Extracted page text data

------------------------------------

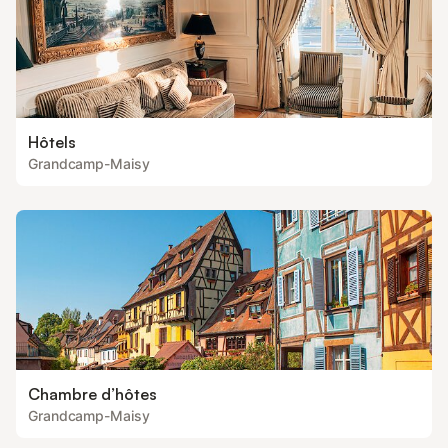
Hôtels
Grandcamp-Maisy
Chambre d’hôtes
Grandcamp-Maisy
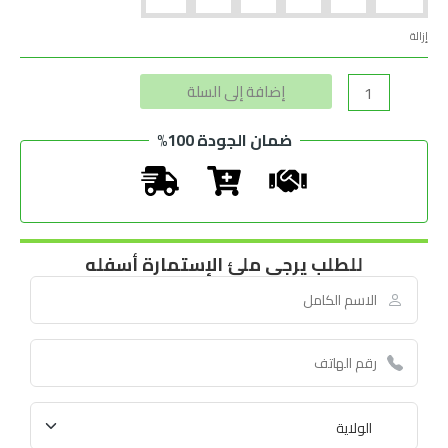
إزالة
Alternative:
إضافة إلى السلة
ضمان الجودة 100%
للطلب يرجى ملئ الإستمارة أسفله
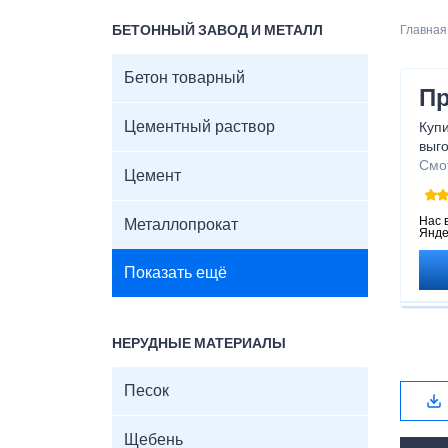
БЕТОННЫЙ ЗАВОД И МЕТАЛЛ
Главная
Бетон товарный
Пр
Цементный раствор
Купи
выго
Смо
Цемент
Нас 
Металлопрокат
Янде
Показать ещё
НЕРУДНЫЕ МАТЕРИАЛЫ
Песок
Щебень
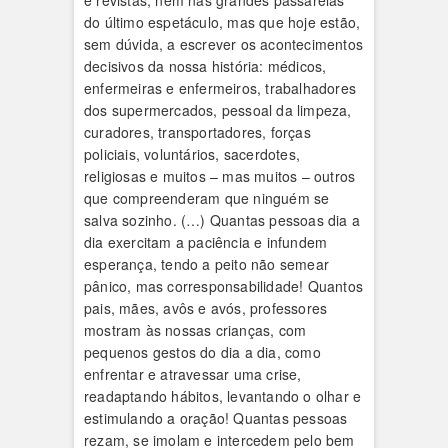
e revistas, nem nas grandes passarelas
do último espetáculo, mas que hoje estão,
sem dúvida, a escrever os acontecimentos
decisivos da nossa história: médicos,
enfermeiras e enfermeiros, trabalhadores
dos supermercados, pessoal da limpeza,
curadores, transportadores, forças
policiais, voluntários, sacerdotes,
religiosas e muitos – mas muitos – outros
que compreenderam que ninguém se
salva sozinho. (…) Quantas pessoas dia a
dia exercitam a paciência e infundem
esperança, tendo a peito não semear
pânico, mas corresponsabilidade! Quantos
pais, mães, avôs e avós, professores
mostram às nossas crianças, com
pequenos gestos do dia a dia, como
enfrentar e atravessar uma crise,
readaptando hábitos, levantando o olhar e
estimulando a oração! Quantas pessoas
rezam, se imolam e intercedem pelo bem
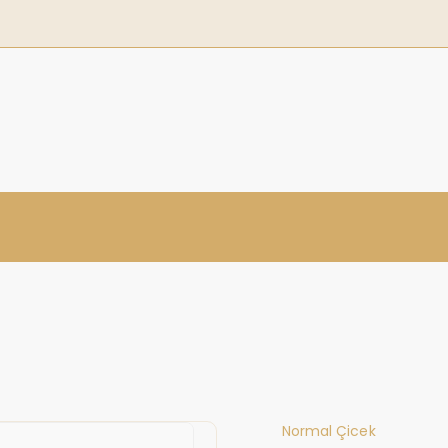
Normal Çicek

------------------------------------

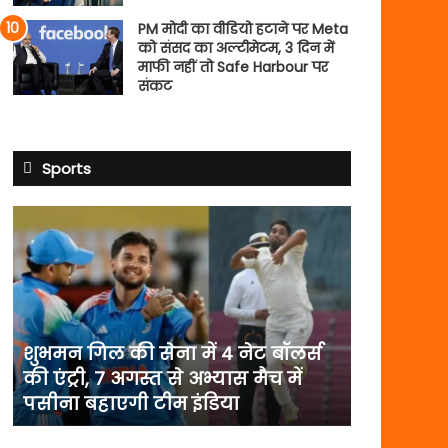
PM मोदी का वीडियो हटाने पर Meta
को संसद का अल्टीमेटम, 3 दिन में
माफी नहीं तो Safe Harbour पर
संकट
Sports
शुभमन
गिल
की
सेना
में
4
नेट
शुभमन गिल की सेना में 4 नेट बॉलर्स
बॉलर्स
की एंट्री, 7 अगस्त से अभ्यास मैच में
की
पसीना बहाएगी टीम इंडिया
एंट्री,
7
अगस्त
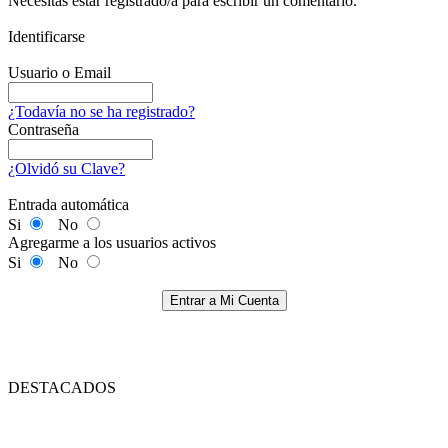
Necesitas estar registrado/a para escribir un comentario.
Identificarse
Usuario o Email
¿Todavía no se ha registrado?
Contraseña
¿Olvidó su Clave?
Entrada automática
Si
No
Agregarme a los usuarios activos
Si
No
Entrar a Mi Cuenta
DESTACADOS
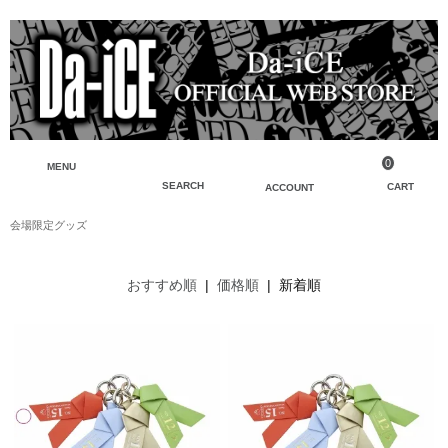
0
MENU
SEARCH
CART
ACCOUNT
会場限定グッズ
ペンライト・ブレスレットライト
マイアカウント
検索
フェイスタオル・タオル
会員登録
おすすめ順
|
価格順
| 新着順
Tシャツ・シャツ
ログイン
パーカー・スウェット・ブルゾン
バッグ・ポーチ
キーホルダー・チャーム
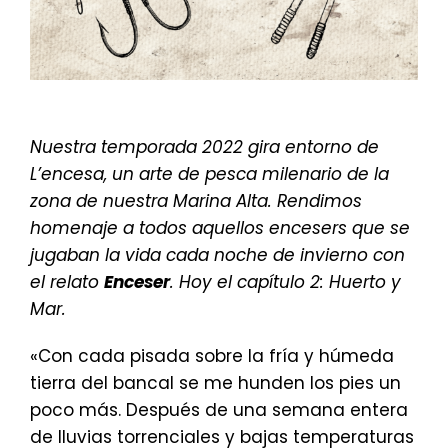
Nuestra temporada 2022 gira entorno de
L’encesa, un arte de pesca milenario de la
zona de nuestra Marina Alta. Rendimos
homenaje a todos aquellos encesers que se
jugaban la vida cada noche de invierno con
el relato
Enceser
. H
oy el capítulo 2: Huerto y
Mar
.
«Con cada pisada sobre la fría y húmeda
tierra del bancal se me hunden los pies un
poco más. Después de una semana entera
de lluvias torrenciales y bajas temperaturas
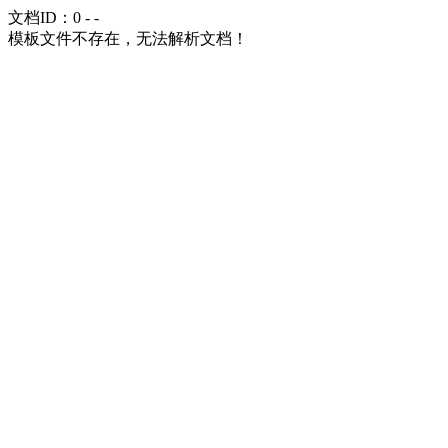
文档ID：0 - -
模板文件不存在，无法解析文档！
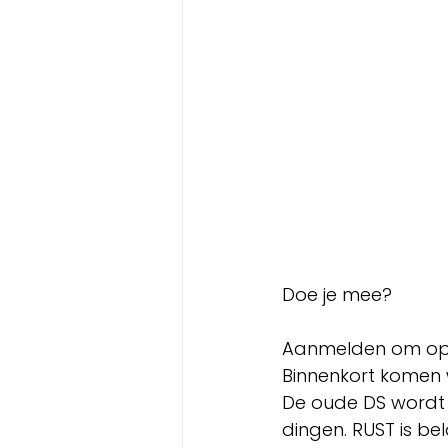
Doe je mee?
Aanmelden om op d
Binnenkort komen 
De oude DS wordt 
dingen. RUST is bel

------------------------------------

YOUR OBJECTIVE. Consider the entries above and return each line with the string "Quantas".

TASK SOLUTION.
salva sozinho. (…) Quantas pessoas dia a
estimulando a oração! Quantas pessoas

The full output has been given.